Ayrıca EKC hipotezinden anlaşılacağı üzere çevre üzerindeki etkiler belirli bir bozulma düzeyinden sonra kendiliğinden düzelme sürecine girmektedir. Bu varsayımı, büyümeye rağmen yüksek karbon emisyonunu sürdüren birçok ülke çürütmektedir. Bu nedenle EKC, pasif bir süreçten ziyade aktif politikaların çıktısı olarak değerlendirilmelidir.
Yenilenebilir enerji kaynaklarına geçiş, enerji verimliliği yatırımları ve karbon fiyatlandırması gibi araçlar sayesinde EKC’nin tepe noktası aşağıya çekilebilir.

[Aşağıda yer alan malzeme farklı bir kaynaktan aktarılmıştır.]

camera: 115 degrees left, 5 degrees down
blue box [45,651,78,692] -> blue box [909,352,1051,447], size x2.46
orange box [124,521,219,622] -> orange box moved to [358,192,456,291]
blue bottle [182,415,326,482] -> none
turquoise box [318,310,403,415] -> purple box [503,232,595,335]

Bu sayede enerji güvenliğinin çevreyle entegre olması da kolaylaşabilir.
Sonuç
EKC hipotezi, enerji güvenliği poltikalarının çevresel etkilerini anlamak için önemli bir araçtır. Ancak bu yaklaşımın mekanik altyapıya sahipmiş gibi ele alınması politika yapıcıları yanıltabilir. Yani doğru bir enerji politikası ile çevre müdahaleleri desteklendiğinde çevresel bozulmasının azaltılması yönünde daha somut sonuçlar ortaya çıkarılabilir.

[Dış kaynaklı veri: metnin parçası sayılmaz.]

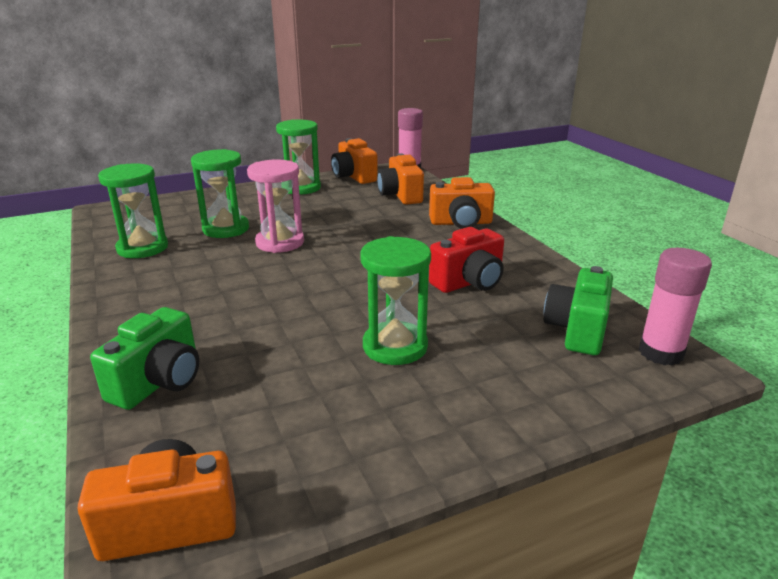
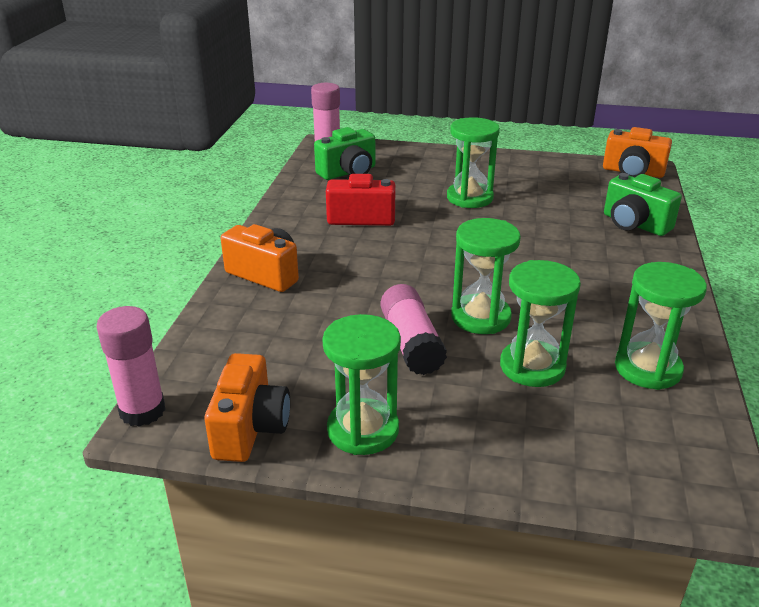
camera: 145 degrees left, 5 degrees up
green camera [90,307,199,410] -> green camera turned 105 degrees counterclockwise [604,173,682,236]
pink hourglass [247,159,304,253] -> green hourglass [451,218,521,334]
orange camera [377,153,424,205] -> none
none -> pink glue stick [381,284,447,375]

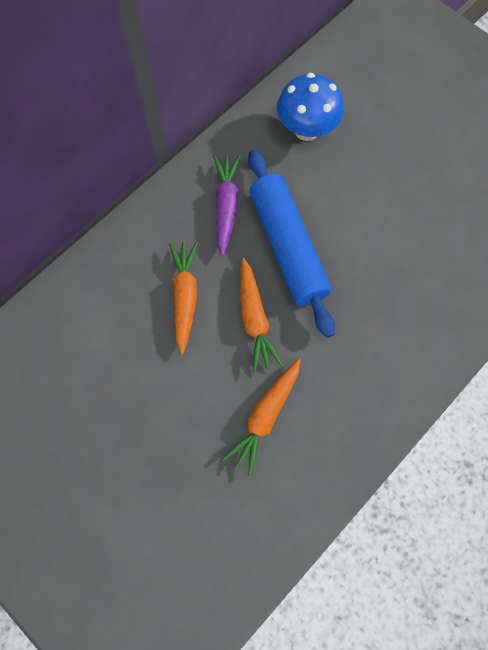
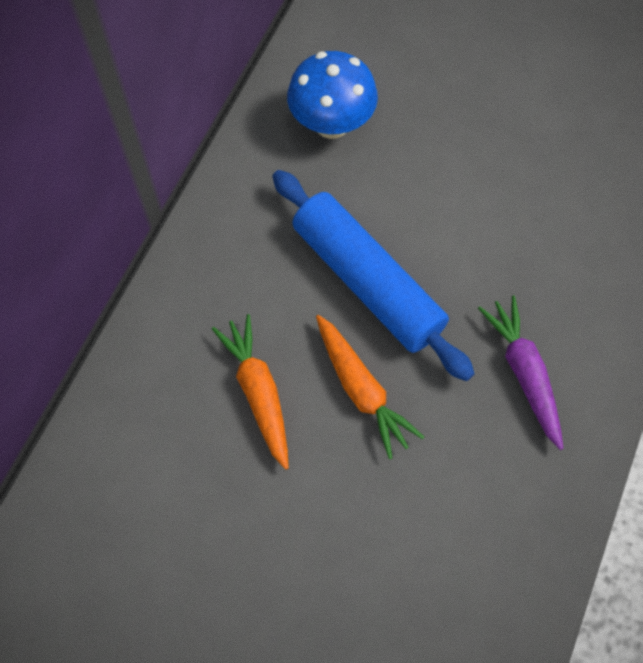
camera: 20 degrees left, 5 degrees down
purple carrot [213,155,241,256] -> purple carrot moved to [478,296,564,450]
orange carrot [223,359,301,476] -> none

Gelişmekte olan ülkelerin EKC eğrsinin yanıltıcı etkilerinden korunmaları için enerji çeşitlendirmesi, enerji verimliği ve yenilenebilir enerji kaynaklarına odaklı stratejilere yönelmesi faydalı olacaktır. Enerji güvenliğini sadece ekonomik değil aynı zamanda çevresel ve toplumsal güvenliğin sürdürülebilirliğinin de domino taşıdır. Bu durum bütüncül yaklaşımın kaçınılmaz olduğunu göstermektedir.
Özetle, EKC hipotezinin enerji güvenliği kapsamında bütüncül perspektifle ele alınması, sürdürülebilir kalkınma ve ekonomik büyüme hedeflerine ulaşmada yol gösterici olmasını sağlayacaktır.
Kaynakça
Akkaya, F. ve Çetin, M. A. (2024). Çevresel Kuznets Eğrisi ve Kirlilik Sığınağı Hipotezleri Gelişmekte Olan Ülkeler İçin Geçerli midir?. Çankırı Karatekin Üniversitesi Sosyal Bilimler Enstitüsü Dergisi, 15(1), 29-60. https://doi.org/10.54558/jiss.1218992.

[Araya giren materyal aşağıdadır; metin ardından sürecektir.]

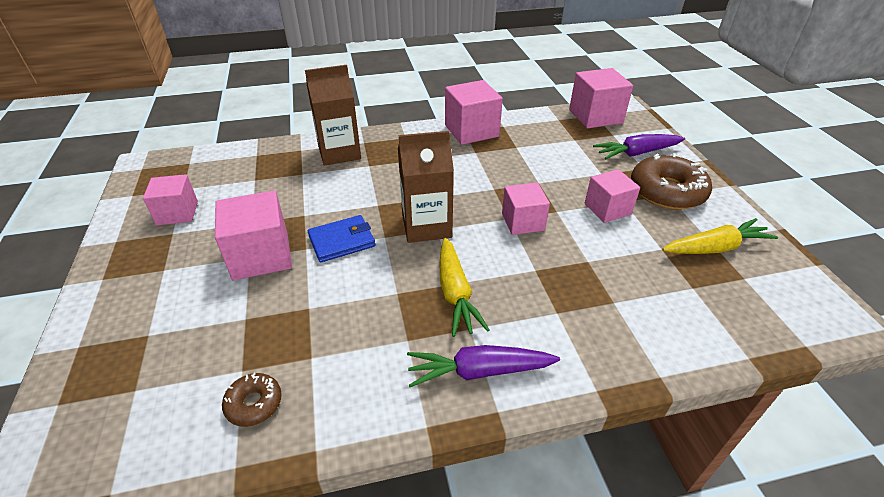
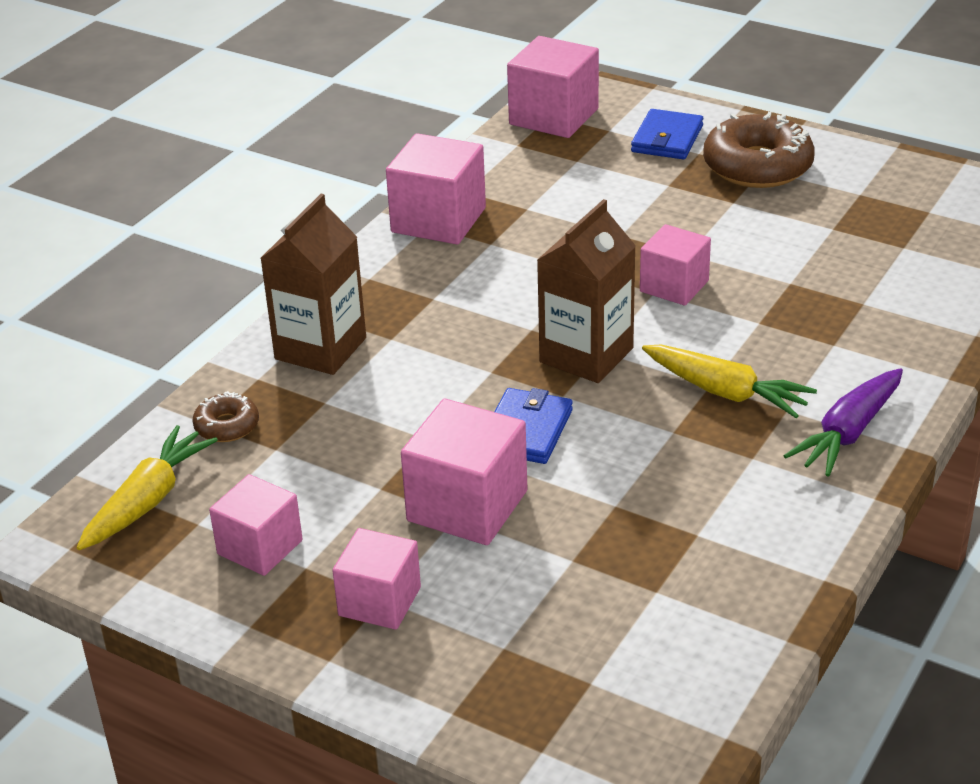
camera: 45 degrees left, 5 degrees down
brown donut [222,373,282,427] -> brown donut moved to [192,391,259,442]
pink cube [585,169,640,223] -> pink cube moved to [332,528,421,630]
purple carrot [593,134,685,160] -> blue wallet [631,109,703,160]
yellow carrot [662,218,778,254] -> yellow carrot moved to [77,425,218,550]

Dinda, S. (2004). Environmental Kuznets Curve hypothesis: A survey. Ecological Economics, 49(4), 431–455. https://doi.org/10.1016/j.ecolecon.2004.02.011.
Grossman, G.M. ve Krueger, A.B. (1991) Environmental Impacts of the North American Free Trade Agreement. John M. Ohlin Program Discussion Paper No. 158, Princeton. http://www.nber.org/papers/w3914.pdf.
Kocak, E. (2014). Türkiye’de Çevresel Kuznets Eğrisi Hipotezinin Geçerliliği: ARDL Sınır Testi Yaklaşımı. İşletme ve İktisat Çalışmaları Dergisi, 2(3), 62-73.